● **Source extract**:

Last Updated: 7 November 2005

FEDERAL COURT OF AUSTRALIA

SZFHL v Minister for Immigration and Multicultural and Indigenous Affairs [2005] FCA 1569



































SZFHL v MINISTER FOR IMMIGRATION AND MULTICULTURAL AND INDIGENOUS AFFAIRS & ANOR

NSD 1560/2005

GRAHAM J

26 OCTOBER 2005
SYDNEY

IN THE FEDERAL COURT OF AUSTRALIA

NEW SOUTH WALES DISTRICT REGISTRY
NSD 1560 OF 2005
BETWEEN:
SZFHL

APPELLANT
AND:
MINISTER FOR IMMIGRATION AND MULTICULTURAL AND INDIGENOUS AFFAIRS

FIRST RESPONDENT

REFUGEE REVIEW TRIBUNAL

SECOND RESPONDENT

JUDGE:
GRAHAM J
DATE OF ORDER:
26 OCTOBER 2005
WHERE MADE:
SYDNEY


THE COURT ORDERS THAT:

1. The appeal be dismissed.
2. The Appellant pay the First Respondent's costs fixed in the sum of $4000.










Note: Settlement and entry of orders is dealt with in Order 36 of the Federal Court Rules.

IN THE FEDERAL COURT OF AUSTRALIA

NEW SOUTH WALES DISTRICT REGISTRY
NSD 1560 OF 2005
BETWEEN:
SZFHL

APPELLANT
AND:
MINISTER FOR IMMIGRATION AND MULTICULTURAL AND INDIGENOUS AFFAIRS

FIRST RESPONDENT

REFUGEE REVIEW TRIBUNAL

SECOND RESPONDENT

JUDGE:
GRAHAM J
DATE:
26 OCTOBER 2005
PLACE:
SYDNEY

REASONS FOR JUDGMENT

1 The Appellant who is identified for the purposes of these proceedings as SZFHL was born on 13 May 1959. On 16 July 2003 he was issued with an Indonesian passport.

2 On 24 March 2004 he was issued with an Australian visitor's visa entitling him to visit Australia for a period of one month. On 17 April 2004 he arrived in Australia.

3 On 4 May 2004 the Appellant applied for a Protection (Class XA) Visa, which was refused by the Minister's delegate on 29 May 2004 because he did not satisfy the necessary criterion. Notice of the decision was sent to the Appellant at his residential address by letter dated 29 May 2004.

4 The material relied upon by the Minister's delegate included a decision and reasons for decision of 7 May 2001 of the Refugee Review Tribunal ("the RRT") from file number N00/32454 . That material included the following passage:

"Although there have been a number of protests and riots in various parts of Indonesia since mid May 1998, the only report found by the Tribunal, in which ethnic Chinese in Jakarta were mentioned as targets was on 21-22 November 1998 at Ketapang ... Over the last few years there have been no major outbreaks of violence in Jakarta in which Chinese people or property were attacked. Despite concern about the prospect for unrest, especially prior to the general election, there was no mass exodus of ethnic Chinese prior to the June 1999 elections."

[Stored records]
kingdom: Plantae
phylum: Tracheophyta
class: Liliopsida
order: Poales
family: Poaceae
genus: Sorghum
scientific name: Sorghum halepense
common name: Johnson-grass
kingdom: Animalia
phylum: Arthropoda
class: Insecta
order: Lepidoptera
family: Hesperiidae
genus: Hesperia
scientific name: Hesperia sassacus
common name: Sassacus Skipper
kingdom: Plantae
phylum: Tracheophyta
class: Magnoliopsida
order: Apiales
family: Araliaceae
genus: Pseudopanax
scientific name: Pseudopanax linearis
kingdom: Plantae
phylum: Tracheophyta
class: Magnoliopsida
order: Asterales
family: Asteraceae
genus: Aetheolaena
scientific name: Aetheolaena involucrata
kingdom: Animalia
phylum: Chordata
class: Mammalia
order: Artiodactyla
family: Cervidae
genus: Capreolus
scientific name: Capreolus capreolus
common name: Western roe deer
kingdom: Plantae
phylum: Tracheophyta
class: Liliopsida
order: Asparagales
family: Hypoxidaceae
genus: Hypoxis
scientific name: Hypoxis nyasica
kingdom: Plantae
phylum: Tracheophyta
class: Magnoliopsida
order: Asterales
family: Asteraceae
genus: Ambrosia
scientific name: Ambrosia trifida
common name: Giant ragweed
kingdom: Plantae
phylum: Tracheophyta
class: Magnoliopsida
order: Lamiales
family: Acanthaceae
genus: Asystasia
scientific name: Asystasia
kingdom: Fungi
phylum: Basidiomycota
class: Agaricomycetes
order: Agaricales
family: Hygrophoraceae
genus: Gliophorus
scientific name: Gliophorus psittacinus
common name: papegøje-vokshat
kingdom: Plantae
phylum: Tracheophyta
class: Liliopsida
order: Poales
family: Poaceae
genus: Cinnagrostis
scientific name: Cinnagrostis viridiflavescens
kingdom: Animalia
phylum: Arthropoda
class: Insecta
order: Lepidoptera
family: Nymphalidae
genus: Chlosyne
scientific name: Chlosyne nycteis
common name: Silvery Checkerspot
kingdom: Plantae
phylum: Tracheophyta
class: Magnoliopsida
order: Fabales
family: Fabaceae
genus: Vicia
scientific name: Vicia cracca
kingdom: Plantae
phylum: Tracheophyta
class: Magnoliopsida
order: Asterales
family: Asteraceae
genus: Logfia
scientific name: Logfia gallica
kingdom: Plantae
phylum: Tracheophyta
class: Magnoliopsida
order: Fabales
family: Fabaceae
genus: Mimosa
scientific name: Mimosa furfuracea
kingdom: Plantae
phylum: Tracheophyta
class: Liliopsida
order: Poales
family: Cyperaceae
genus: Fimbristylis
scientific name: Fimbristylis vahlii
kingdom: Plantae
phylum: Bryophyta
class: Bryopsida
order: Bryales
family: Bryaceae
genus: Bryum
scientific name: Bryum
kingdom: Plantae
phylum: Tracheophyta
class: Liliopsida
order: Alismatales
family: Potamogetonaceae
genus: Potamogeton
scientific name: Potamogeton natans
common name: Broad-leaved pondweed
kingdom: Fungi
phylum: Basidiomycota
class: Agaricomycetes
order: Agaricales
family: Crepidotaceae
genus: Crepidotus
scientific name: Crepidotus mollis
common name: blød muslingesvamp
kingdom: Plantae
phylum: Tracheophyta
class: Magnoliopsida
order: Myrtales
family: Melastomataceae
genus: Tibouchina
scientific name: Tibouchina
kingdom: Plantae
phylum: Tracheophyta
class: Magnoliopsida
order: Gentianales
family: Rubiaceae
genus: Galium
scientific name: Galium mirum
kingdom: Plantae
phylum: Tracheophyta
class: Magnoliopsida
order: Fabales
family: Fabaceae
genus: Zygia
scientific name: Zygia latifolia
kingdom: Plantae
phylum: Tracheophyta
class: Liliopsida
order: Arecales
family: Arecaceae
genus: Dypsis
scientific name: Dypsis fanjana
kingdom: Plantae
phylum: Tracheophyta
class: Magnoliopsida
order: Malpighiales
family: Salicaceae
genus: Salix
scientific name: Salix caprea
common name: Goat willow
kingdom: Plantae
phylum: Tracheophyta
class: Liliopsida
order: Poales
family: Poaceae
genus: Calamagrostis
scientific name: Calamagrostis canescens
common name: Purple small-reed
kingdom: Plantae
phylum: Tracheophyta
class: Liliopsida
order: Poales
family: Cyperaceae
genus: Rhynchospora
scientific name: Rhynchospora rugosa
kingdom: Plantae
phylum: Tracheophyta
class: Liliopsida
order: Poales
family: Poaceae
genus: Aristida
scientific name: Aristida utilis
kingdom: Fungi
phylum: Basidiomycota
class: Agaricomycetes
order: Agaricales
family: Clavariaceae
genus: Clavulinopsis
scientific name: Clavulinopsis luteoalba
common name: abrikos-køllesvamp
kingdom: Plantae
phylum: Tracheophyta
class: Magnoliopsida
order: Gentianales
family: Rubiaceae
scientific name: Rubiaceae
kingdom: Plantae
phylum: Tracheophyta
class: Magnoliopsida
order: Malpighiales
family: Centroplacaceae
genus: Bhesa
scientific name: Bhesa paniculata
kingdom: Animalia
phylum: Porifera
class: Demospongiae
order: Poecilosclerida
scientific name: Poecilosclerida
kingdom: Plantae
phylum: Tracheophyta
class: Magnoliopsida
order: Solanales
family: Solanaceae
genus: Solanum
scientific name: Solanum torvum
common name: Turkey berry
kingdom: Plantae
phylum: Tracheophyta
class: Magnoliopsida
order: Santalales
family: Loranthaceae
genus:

● **Brief**:
Resume the Federal Court judgment in the SZFHL appeal, picking up right after its last sentence.

● **Answer to this task**:
5 The Appellant is of Chinese ethnicity. On 28 June 2004 the Appellant sought a review of the Minister's decision in the RRT. He stated in his application for review that he received the Minister's refusal letter but strongly disagreed with the decision. He said:

"The locals often did some violence to me and my friends. They threatened Chinese people in Indonesia if Chinese people won't give them the money. The government corrupted and the police took money from business people. As our economy and monetary crises, the crises became worse and worst (sic). They robbed us, stole and looted every single things from my shop. I was injured because I had fought with the local, they burnt our house and the other shops surrounding there and smoke was everywhere. My wife's sister were raped by a the local, it made a scratch so deeply in my heart. I do not want the riots happen to my family again, so I decided to come to Australia to apply for a protection visa."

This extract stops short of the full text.